Bah en fait, ça coûte la peau des fesses, pour une utilité quasi inexistante ; tu peux chaîner les périphériques FW entre eux.  (en gros, brancher ta cam à ton DD lui-même branché à l'iMac, tu m'suis? )

Enfin, c'est valable si ton disque dur dispose d'un deuxième port FW800 (mais normalement, ils en ont souvent 2 pour la raison évoquée).


----------



## pascalformac (21 Juin 2010)

bonjour
techniquement ca s'appelle un hub
( ici hub firewire)

et il est vivement conseillé de faire une recherche avant de céer un fil
90% des fois c'est traité
exemples
http://forums.macg.co/peripheriques/hub-firewire-800-a-263139.html
chez macway ils vendaient ca
http://www.macway.com/fr/product/4537/hub-firewire-800-6-ports-1394b-adaptateur-secteur.html
( vendent plus)

mais ca se trouve
exemple
http://www.conecticplus.com/hub_firewire_800_3_ports_1394b_p3418.html

et y en a d'autres

--
edit
bonne remarque de fish de terre

enchainer les elements
( ton DDE a TRES probablement 2 FW)


----------



## Crisrol (21 Juin 2010)

Merci de vos lumières ! Effectivement mon DD externe possède 2 prises firewire 800. Il n'y a plus qu'à tester !


----------



## pascalformac (21 Juin 2010)

ca ne devrait pas poser de souci
 il y a des cas où ca peut parfois coincer
 c'est en chaines d'elements tous alimentés par le mac 
exemple :  DD alimenté par le mac+ element 2( alimenté par branchement FW) branché sur DDE
là parfois le mac aime pas ( son job c'est d'etre un ordi pas un bloc d'alimentation)

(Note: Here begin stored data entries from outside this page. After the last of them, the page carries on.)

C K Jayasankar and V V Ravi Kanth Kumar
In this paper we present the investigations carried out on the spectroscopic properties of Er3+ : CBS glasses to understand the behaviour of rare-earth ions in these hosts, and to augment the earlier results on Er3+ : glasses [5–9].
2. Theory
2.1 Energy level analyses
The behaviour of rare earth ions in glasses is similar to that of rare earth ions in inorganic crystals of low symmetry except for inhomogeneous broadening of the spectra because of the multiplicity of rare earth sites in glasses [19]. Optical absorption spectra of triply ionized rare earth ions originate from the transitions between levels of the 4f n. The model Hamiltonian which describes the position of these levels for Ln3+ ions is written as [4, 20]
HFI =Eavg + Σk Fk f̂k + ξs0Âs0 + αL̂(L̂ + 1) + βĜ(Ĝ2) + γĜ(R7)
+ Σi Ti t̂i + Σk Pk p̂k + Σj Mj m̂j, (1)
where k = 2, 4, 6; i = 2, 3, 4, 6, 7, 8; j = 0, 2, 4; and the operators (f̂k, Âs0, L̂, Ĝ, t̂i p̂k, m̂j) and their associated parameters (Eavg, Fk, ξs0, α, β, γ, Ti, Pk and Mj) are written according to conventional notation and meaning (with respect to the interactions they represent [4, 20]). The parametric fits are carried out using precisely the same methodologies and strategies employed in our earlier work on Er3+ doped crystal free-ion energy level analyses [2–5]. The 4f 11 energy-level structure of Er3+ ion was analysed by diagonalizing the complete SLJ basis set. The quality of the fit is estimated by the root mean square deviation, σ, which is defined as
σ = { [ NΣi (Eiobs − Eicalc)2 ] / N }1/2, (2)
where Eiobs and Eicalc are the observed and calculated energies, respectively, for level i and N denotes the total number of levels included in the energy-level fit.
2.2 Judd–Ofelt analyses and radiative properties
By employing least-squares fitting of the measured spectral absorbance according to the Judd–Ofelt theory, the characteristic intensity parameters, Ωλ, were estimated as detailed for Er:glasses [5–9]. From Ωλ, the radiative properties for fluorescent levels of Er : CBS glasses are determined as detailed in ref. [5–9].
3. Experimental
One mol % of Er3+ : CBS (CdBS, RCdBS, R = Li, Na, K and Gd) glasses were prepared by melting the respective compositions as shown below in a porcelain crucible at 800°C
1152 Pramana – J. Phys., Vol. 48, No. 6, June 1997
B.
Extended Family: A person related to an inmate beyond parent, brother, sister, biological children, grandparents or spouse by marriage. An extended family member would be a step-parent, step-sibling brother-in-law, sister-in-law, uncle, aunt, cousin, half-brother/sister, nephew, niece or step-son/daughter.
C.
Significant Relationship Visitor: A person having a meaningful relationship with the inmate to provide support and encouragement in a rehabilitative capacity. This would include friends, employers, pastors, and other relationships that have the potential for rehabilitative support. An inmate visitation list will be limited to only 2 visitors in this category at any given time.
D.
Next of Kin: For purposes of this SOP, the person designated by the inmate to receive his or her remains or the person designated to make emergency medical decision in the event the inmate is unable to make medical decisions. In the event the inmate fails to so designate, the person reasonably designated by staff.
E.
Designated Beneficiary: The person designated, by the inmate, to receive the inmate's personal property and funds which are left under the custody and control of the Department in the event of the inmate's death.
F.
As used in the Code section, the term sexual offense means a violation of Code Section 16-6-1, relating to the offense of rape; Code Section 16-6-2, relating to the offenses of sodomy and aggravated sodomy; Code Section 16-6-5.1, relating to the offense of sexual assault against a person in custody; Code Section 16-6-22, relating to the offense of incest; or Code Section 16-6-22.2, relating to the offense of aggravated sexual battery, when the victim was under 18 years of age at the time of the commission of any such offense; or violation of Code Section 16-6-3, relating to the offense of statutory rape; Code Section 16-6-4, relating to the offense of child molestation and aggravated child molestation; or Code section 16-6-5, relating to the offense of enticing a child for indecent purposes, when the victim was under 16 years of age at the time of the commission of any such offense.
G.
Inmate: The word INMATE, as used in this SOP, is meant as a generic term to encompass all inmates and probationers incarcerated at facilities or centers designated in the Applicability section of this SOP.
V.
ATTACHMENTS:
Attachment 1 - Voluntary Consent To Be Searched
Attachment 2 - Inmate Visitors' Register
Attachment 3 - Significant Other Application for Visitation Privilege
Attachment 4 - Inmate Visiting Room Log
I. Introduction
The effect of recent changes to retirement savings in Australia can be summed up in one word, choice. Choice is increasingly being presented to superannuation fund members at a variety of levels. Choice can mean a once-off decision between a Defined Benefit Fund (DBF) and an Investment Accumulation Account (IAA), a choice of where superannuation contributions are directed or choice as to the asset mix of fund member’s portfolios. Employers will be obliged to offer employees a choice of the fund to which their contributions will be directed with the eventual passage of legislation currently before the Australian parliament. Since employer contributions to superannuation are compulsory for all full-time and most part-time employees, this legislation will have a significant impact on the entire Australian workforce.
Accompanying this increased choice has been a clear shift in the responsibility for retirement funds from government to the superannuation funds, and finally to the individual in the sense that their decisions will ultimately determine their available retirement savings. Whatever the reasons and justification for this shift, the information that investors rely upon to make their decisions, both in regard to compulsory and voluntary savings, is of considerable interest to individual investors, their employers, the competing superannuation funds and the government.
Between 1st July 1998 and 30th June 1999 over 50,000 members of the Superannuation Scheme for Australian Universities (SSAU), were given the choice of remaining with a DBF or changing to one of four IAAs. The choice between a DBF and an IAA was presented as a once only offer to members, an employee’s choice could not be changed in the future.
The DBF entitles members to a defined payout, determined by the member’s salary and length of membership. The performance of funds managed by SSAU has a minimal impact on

si ton DDE a sa propre alimentation , pas de souci


----------



## Crisrol (21 Juin 2010)

Oui, c'est un LaCie 1,5T. Lorsque je ferai mon prochain montage j'en parlerai sur le forum pour valider. Autrement, reste à débrancher le DDE et brancher le camescope à la place ! A propos de camescope, je dois en changer à la rentrée (j'ai un Canon MVX45i). Tout le monde me dit que l'idéal est toujours le mini DV because une trace des rush toujours disponible et de plus parfaitement compatible Mac. Je lis ici ou là les problèmes de compatibilité avec les camescopes à carte ou DD. Les conseils de spécialistes seront les bienvenus !


----------



## DBJFIREMAN (21 Juin 2010)

si on chaine 2 dd en firewire et chaqun des 2 a un ordi different ca fait quoi?


----------



## Pouasson (21 Juin 2010)

Tu veux dire chaque DD relié à un ordi, puis les deux DD reliés ensemble?  

Doit y avoir un ordre de priorité au niveau du contrôleur des DD, mais perso, j'm'y risquerais pas, ça doit être assez instable..  

(pis si c'est pour de la mise en commun, il y a plus simple )


----------



## Pascal 77 (22 Juin 2010)

DBJFIREMAN a dit:


> si on chaine 2 dd en firewire et chaqun des 2 a un ordi different ca fait quoi?



Ça fait "données perdues sur chacun des deux DD, ceci de base, plus, en option, problèmes électriques sur l'un ou l'autre, ou plusieurs des 4 éléments ainsi chaînés, avec à la clé, des ports Firewire H.S." Voilà ce que ça fait 

Les prises Firewire en double sur les disques ne doivent *jamais* servir à relier les dits disques à plusieurs ordinateurs ! Bien entendu, pour les disques à interfaces multiples, cce principe s''applique également à l'ensemble des interfaces disponibles, on ne doit pas connecter de disques à plusieurs ordinateurs à la seule exception des disques "réseau", qui, eux, se connectent soit en WiFi, soit en ethernet !


----------